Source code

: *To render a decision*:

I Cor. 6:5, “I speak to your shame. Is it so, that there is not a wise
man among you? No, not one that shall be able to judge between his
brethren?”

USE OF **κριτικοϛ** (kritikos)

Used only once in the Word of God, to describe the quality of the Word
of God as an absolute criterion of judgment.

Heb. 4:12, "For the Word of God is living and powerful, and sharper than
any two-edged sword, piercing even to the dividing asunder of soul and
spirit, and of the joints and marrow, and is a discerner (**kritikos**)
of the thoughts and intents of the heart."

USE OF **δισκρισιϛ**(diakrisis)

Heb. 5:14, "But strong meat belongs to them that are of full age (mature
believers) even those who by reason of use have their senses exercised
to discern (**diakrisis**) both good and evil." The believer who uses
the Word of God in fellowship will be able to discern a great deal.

_ _ _ _ _

**Exercise instructions:**
Type out all of the material above again, line for line, with no changes.

**Result for this exercise:**
Source code

: *To render a decision*:

I Cor. 6:5, “I speak to your shame. Is it so, that there is not a wise
man among you? No, not one that shall be able to judge between his
brethren?”

USE OF **κριτικοϛ** (kritikos)

Used only once in the Word of God, to describe the quality of the Word
of God as an absolute criterion of judgment.

Heb. 4:12, "For the Word of God is living and powerful, and sharper than
any two-edged sword, piercing even to the dividing asunder of soul and
spirit, and of the joints and marrow, and is a discerner (**kritikos**)
of the thoughts and intents of the heart."

USE OF **δισκρισιϛ**(diakrisis)

Heb. 5:14, "But strong meat belongs to them that are of full age (mature
believers) even those who by reason of use have their senses exercised
to discern (**diakrisis**) both good and evil." The believer who uses
the Word of God in fellowship will be able to discern a great deal.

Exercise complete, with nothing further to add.